The Mueller report. The evidence. The House wants it all.
The House Judiciary Committee voted Wednesday to authorize a subpoena for special counsel Robert Mueller’s full report and evidence, potentially setting up a historic legal clash with the Justice Department. The panel voted to authorize subpoenas for evidence from several of President Donald Trump’s former advisers, including strategist Steve Bannon, communication director Hope Hicks and Chief of Staff Reince Priebus. Though the committee didn't issue the subpoenas immediately, it's the first step by Congress to try to force Attorney General William Barr to release Mueller’s entire confidential report about Russian interference in the 2016 election.
Joe Biden just wanted 'human connection'
Former Vice President Joe Biden vows to be "more mindful and respectful" of personal space in a video response Wednesday to allegations of inappropriate conduct. In a video, the potential 2020 presidential candidate promises to be more "mindful and respectful" of people's personal space. At least four women accused him of unwanted touching and kissing. Biden, who is considering a bid for the White House in 2020, said his touching was all about making a "human connection."
- Thousands of cats died in USDA experiments. The tests are being halted.
- 757 live tarantulas were seized near Manila's international airport.
- Two actresses appeared in court on charges tied to the massive college admissions scandal.
- New York City drivers will soon have to pay to sit in traffic.
- Sarah Palin is embarrassed she wasn't invited to John McCain's funeral.
- Miley Cyrus sat in a Joshua tree. Some fans are upset.
Vote to save these TV shows
TV favorites such as "Madam Secretary," "Blindspot" and "The 100" could be canceled this season – but your vote could help save them. USA TODAY's 22nd annual Save Our Shows survey asks you to pick which of 26 series deserve another season – and which should be canceled for good. Speak now, or potentially lose "The Passage" forever.
No one's seen a black hole photo before. We all will soon.

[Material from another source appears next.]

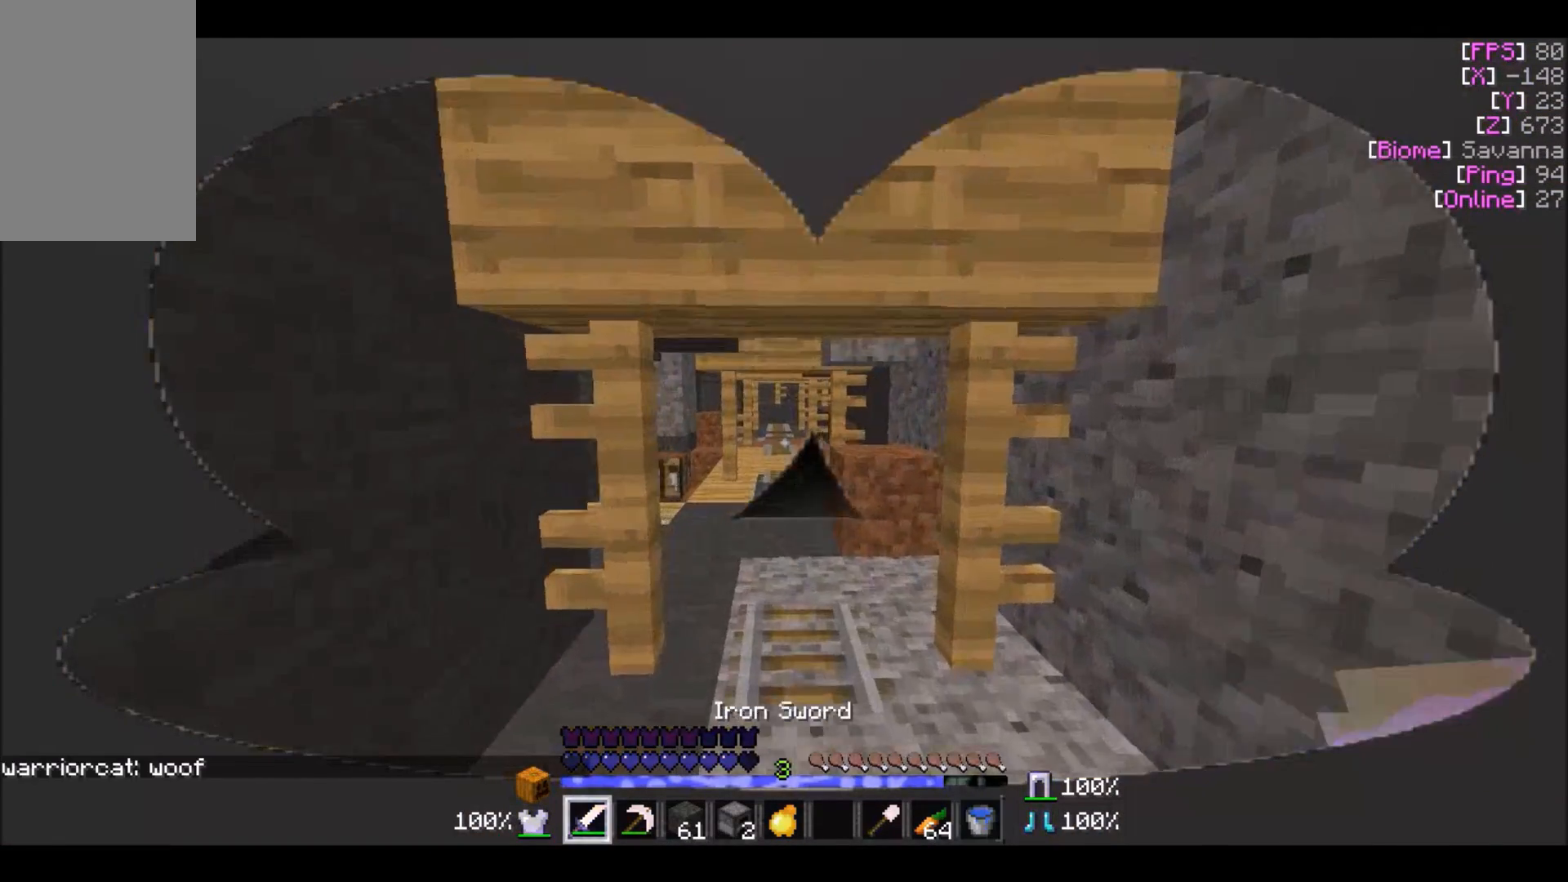
{"keys": ["w"], "mouse": [], "events": []}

They've captured our imaginations for decades, but nobody had actually photographed a black hole – until now. Next Wednesday, scientists will unveil humanity's first photo of a black hole, the European Space Agency said. The photo will be of "Sagittarius A," a supermassive black hole at the center of the Milky Way. Aren't black holes, well, black, and thus invisible? Yes – therefore the image we're likely to see will be of the "event horizon," the edge of the black hole where light can't escape.